I am writing a Custom Skill in Node.js. I want the user to speak a request and then my code should find the necessary information to send back from an external website. However, the website does not use an API; the content I need is within the HTML. I will then extract the content I need from the HTML code. Would https.get or https.require work for this task?
This is called 'web scraping' and is, in general, a poor way to do things. It usually breaks the terms and services of a web site, doesn't work with many modern, dynamic websites, and is fragile. If you are just jury rigging something for your own interest, sure, go ahead. If you are trying to produce a professional skill that others use, I would advise you to rethink your approach. In any event, that's a programming question not a ASK specific question. You can google the internet for plenty of ways to do web scraping with node.js.

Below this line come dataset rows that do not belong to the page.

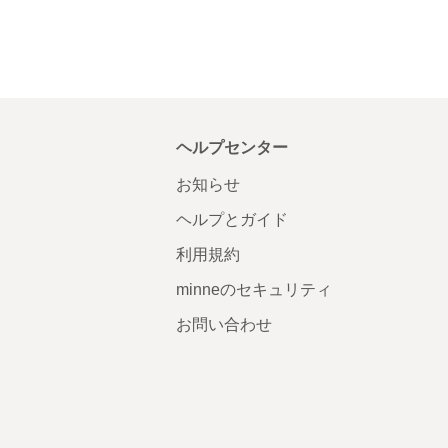
ヘルプセンター
お知らせ
ヘルプとガイド
利用規約
minneのセキュリティ
お問い合わせ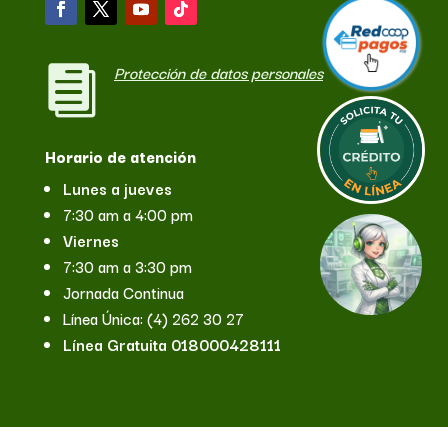
Protección de datos personales

Horario de atención
Lunes a jueves
7:30 am a 4:00 pm
Viernes
7:30 am a 3:30 pm
Jornada Continua
Línea Única: (4) 262 30 27
Línea Gratuita 018000428111
Contácto en Medellín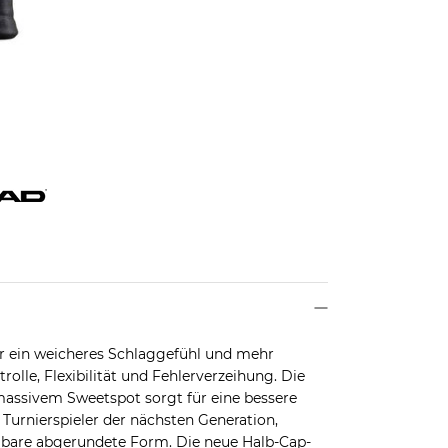
für ein weicheres Schlaggefühl und mehr
rolle, Flexibilität und Fehlerverzeihung. Die
assivem Sweetspot sorgt für eine bessere
 Turnierspieler der nächsten Generation,
lbare abgerundete Form. Die neue Halb-Cap-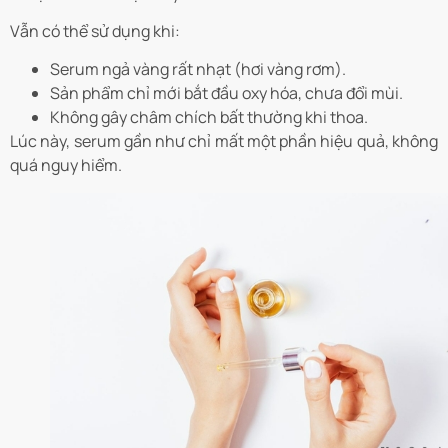
Vẫn có thể sử dụng khi:
Serum ngả vàng rất nhạt (hơi vàng rơm).
Sản phẩm chỉ mới bắt đầu oxy hóa, chưa đổi mùi.
Không gây châm chích bất thường khi thoa.
Lúc này, serum gần như chỉ mất một phần hiệu quả, không
quá nguy hiểm.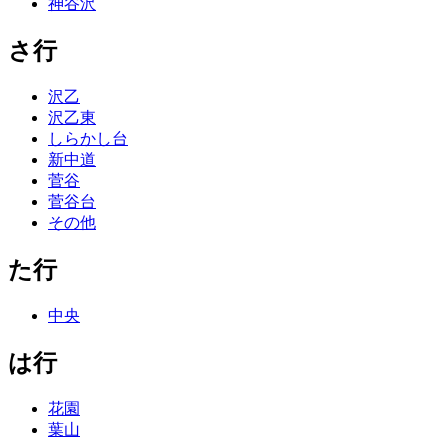
神谷沢
さ行
沢乙
沢乙東
しらかし台
新中道
菅谷
菅谷台
その他
た行
中央
は行
花園
葉山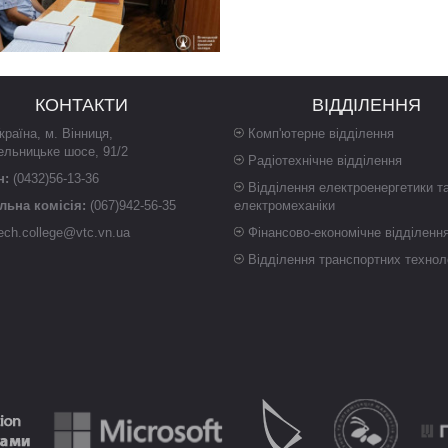
КОНТАКТИ
ВІДДІЛЕННЯ
країна
,
м. Вінниця
,
Комп'ютерне відділення
ельницьке шосе, 91/2
Радіотехнічне відділення
н:
(0432)56-13-36
Відділення електроенергетики т
ьна комісія:
(067)942-56-35
електромеханіки
ech.college@vtc.vn.ua
Фінансово-економічне відділенн
Відділення транспортних технол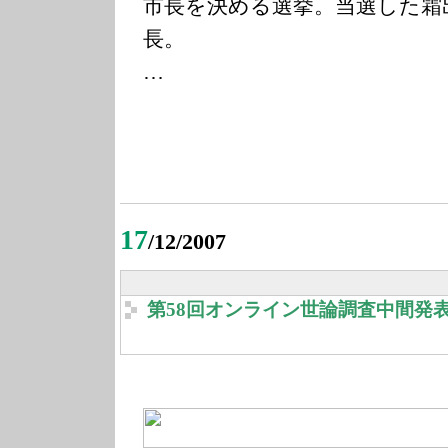
市長を決める選挙。当選した霜
長。
…
17
/12/2007
第58回オンライン世論調査中間発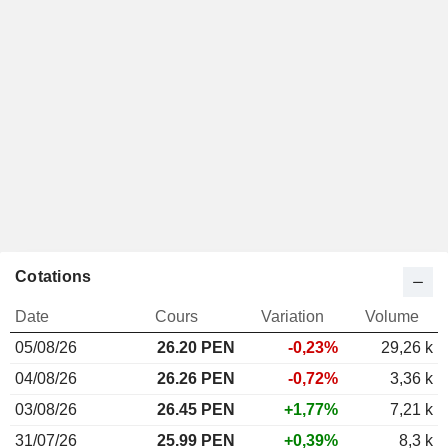
Cotations
Date
Cours
Variation
Volume
05/08/26
26.20 PEN
-0,23%
29,26 k
04/08/26
26.26 PEN
-0,72%
3,36 k
03/08/26
26.45 PEN
+1,77%
7,21 k
31/07/26
25.99 PEN
+0,39%
8,3 k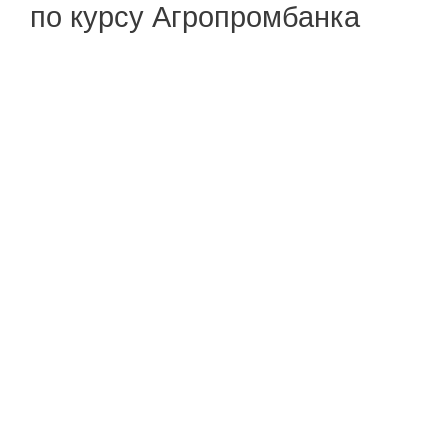
по курсу Агропромбанка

A [b]website[/b] presents a visual interface (usually in HTML) for a human to consume via a browser. A [b]web service[/b] presents a programmatic interface (usually in JSON) for a computer to consume via (usually) a REST call. If a company wishes to makes its data available for people to programmatically access, they will provide a web service for doing so. This will probably be documented on the site, along with the terms and conditions that it is made available under. If you want to produce something officially, or you don't want to risk getting a lawsuit, this is the avenue to take. Web scraping is a technique to programmatically browse a website, extract information from the HTML, and return the data. So, it is a way to wrap a web service around a web site. You can also spy on the web site. If it has a dynamic Ajax-like interface, it is probably making web service calls under the covers. You can try to derive the API for those and then call that. This, however, is unofficial and may raise the ire of the web site in question. For example, various people have backwards engineered the web service that Dominos exposes that its various pizza ordering apps consume. There are even some libraries available for it. This, however, is not supported by Dominos and kind of pisses them off. Amazon don't seem to check too deeply if you have the rights to use the interfaces you use, so you could probably get away with something like that. But if push came to shove and a company decided to litigate, you would be the one in the vulnerable position. Or at least get a "cease and desist" letter.
I'd like to add; I did create scripts that scrape specific sites last week. It obtains all my bills, due dates, and amounts and reads them aloud when I say, "Alexa open my Bills".. (through using bluetooth through the Echo). Today, one site changed. Meaning, I now have to correct. So, as stated before, I do so for my own use only and would never scrape for anything other than myself.